Don’t mistake me, it’s utterly beguiling and enchanting. In Surrey I once hiked for an entire day just to see some stepping stones, and here they crop up around every corner. It’s fantastic.
It’s not, however, speedy going. Especially since I discovered that, because I’m rather short, some of the larger steps required me to push down with my hands on my knee to boost myself and my enormous backpack upwards, this motion then caused the top of my backpack to hit me in the back of the head. It went climb..stretch… shove… grunt of effort… bonk… ow… Repeat.
Things I learnt on the West Highland Way #1 – walking poles would be amazing. Not just for old people.
We finally reached Inversnaid Hotel at a time closer to lunch than breakfast.
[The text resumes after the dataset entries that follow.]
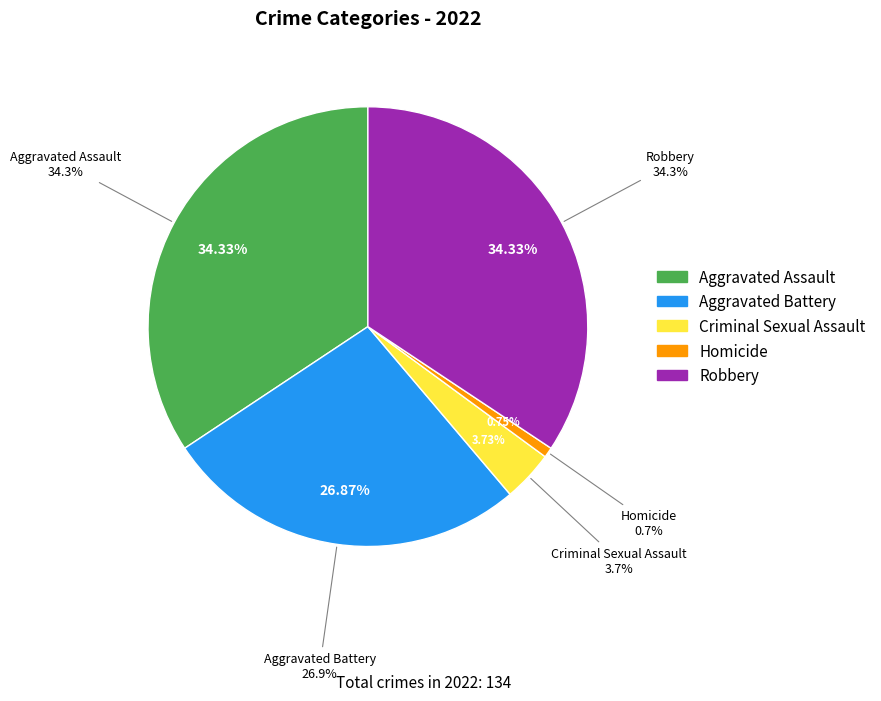

How many slices are in this pie chart?

5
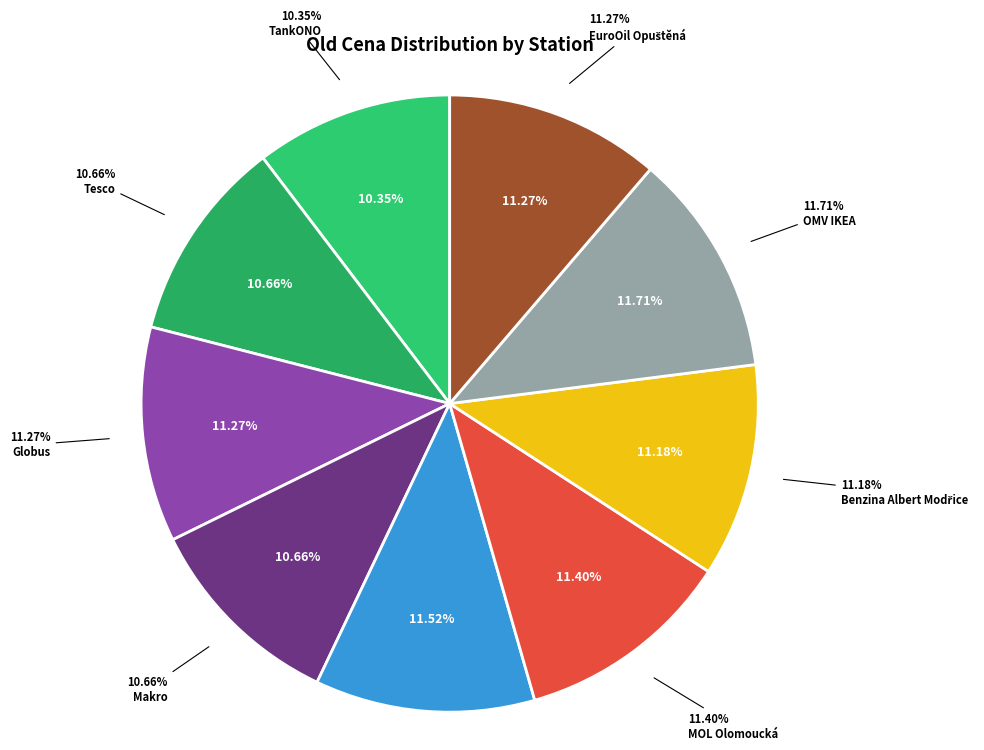

Is it true that Shell Olomoucká is 20% of the pie?

False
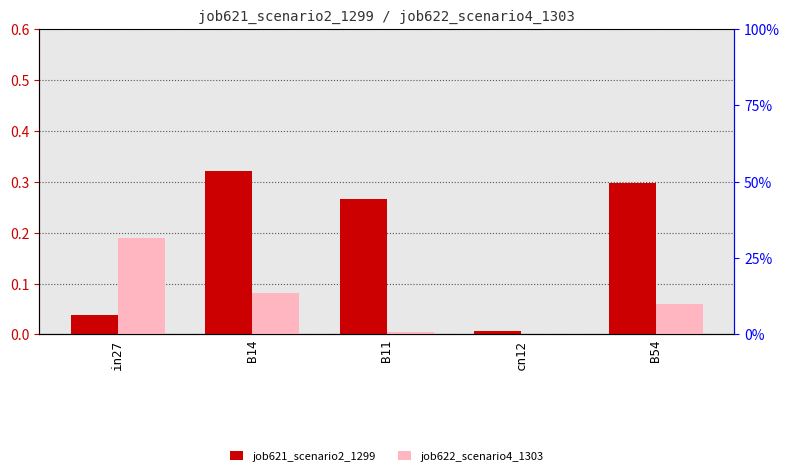

Reading right to left, what are all the values shown in this chart?

job621_scenario2_1299: 0.3	0.0	0.3	0.3	0.0
job622_scenario4_1303: 0.1	0.0	0.0	0.1	0.2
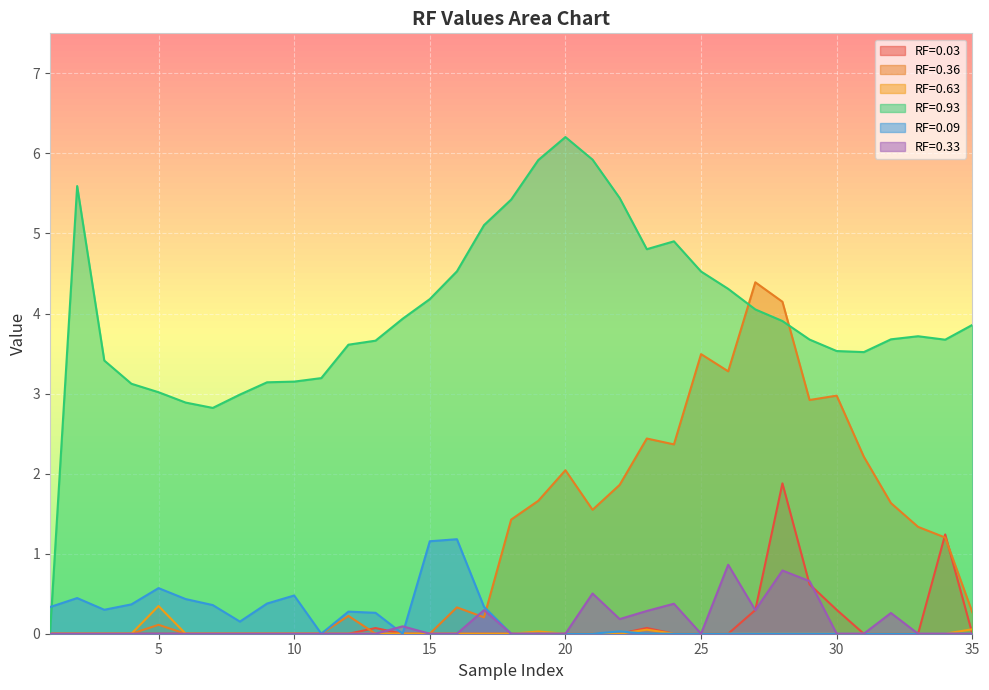

What is the sum of all RF=0.33 values?

4.6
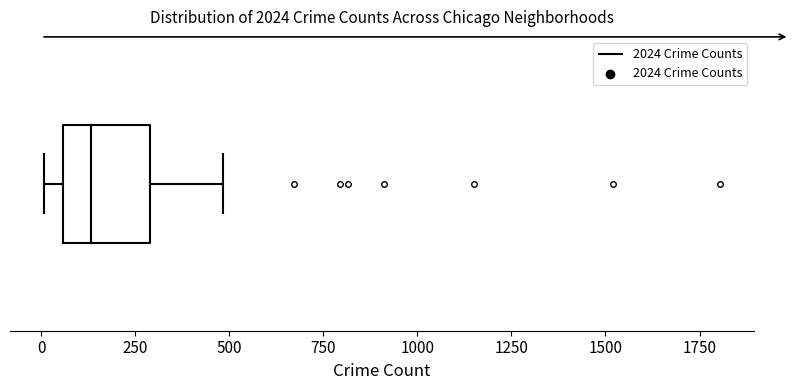

Where does the right whisker of the box end on the x-axis? The values are not printed on the chart, so give them approximately, as read against the axis.

500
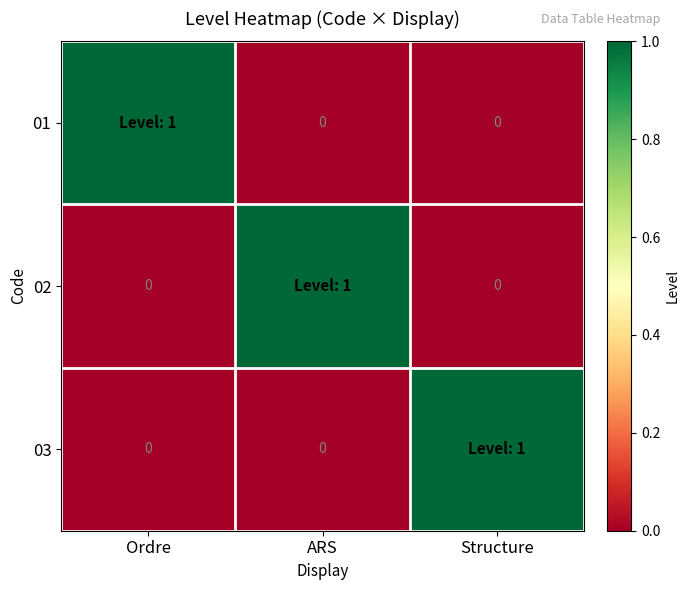

At which category is the sum across all series the highest?

Ordre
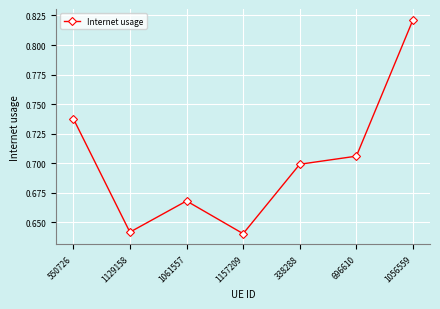

How many interior local peaks (higher than both neighbors) does the data have?

1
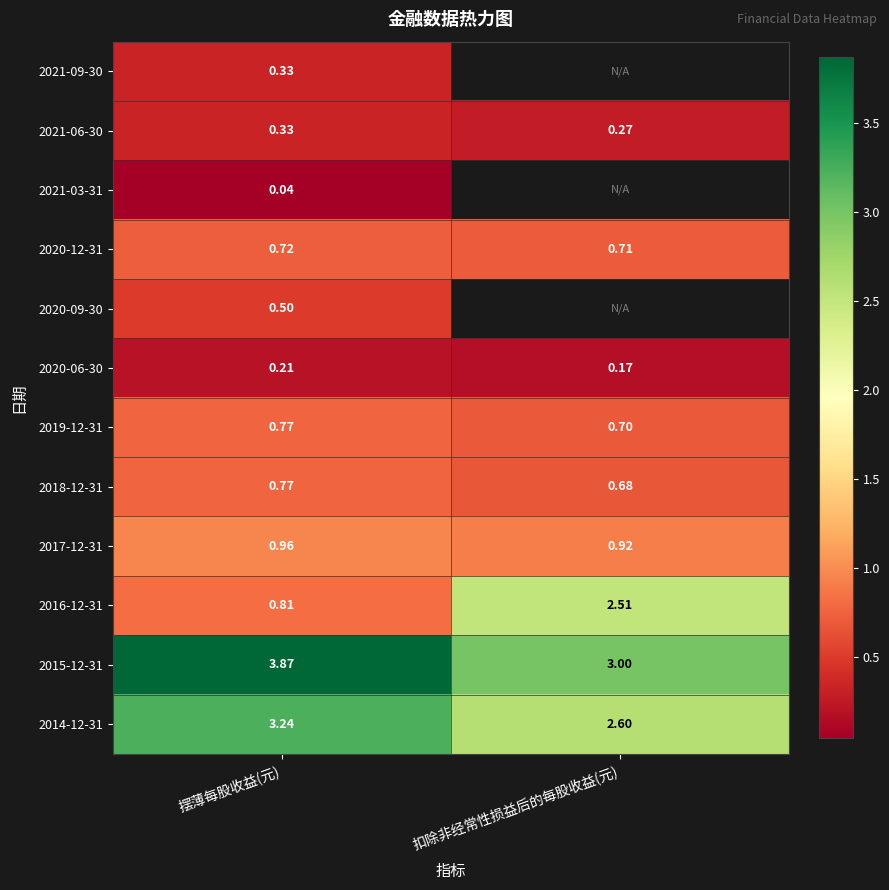

At which label does 2014-12-31 first exceed 3?

摆薄每股收益(元)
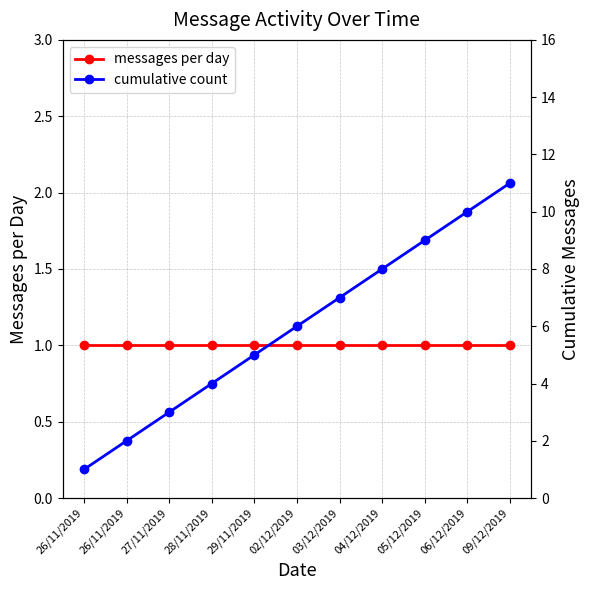

What is the difference between the second highest and minimum values in the cumulative count series?

9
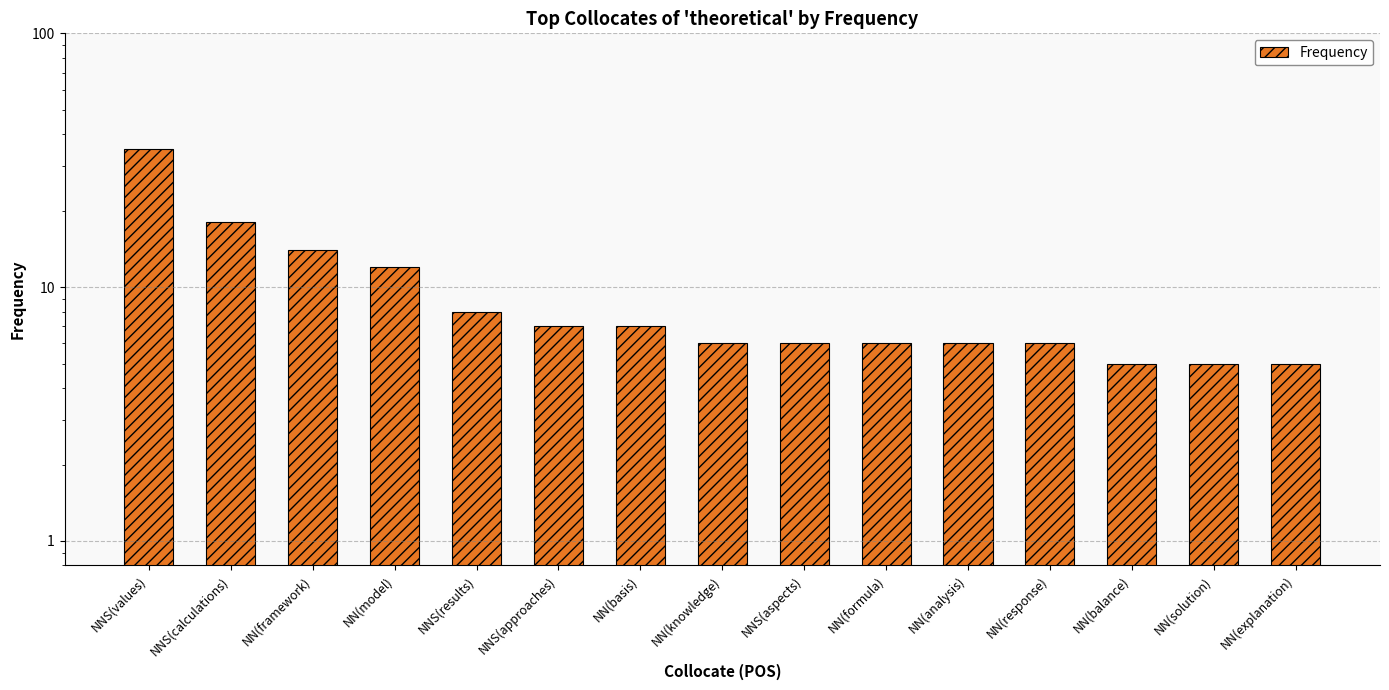

What is the minimum value shown in the chart?

5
En route passing over the bridge spanning the impressive Inversnaid Falls, which crashes down on one side of the bridge and on the other opens out into the loch in a picture postcard manner that makes you catch your breath. It must have been beautiful for I was captivated and stayed there gazing for far longer than you might have expected a coffee-deprived pup within sight of a bar to stop.
Inversnaid hotel is delightfully set up for walkers, even laying on a special ‘walker’s lounge’ where you can sit and eat your own lunch even if you’re not a customer. Though how anyone would manage to resist the coffee and scones is beyond me. So we called our scones elevenses and later stopped for a leisurely second lunch in the open air overlooking the loch and the rolling hills beyond. Travelling lends itself to hobbit-like eating habits, it seems. The sun beamed upon us, and we beamed at each other, filled with gratitude for the chance to be there in that place. Random fellow walkers occasionally stopped and exclaimed ‘how lucky are we?’, so entranced were they by the warmth and visual splendour of the surroundings.
As the afternoon wore on we passed what is supposed to be Rob Roy’s cave or hideout, and the endless undulations of the forest track along the shore of Loch Lomond gradually gave way to our first taste of moorland as we left the water behind us. The hardest terrain of the entire trail had been along this section, and we were happy to have walked it without rain making things even more slippery and precarious.
Few things have been more welcome a sight than the campsite at Beinglas Farm that night. A shop! Showers! A flat, safe looking pitch! A bar! Such luxury! Nestled in a valley with hills all around, the sense of cosy welcome was completed by a fearless robin that came to sit on our tent and sometimes our bags as we were setting up. Adorable, we thought. Right up until we realised that its intention had purely been to poop over all of our stuff. Well played Robin, well played indeed.
Still, the people were welcoming and helpful, the camaraderie among fellow walkers was palpable, and we gleefully ditched our planned dehydrated beef hotpot in a bag for a delicious beer and an enormous steak each. This wonderful bounty more than made up for the fact that the bar was inexplicably playing christmas music in early October and we caroused until, oooh, at least half past eight before retiring.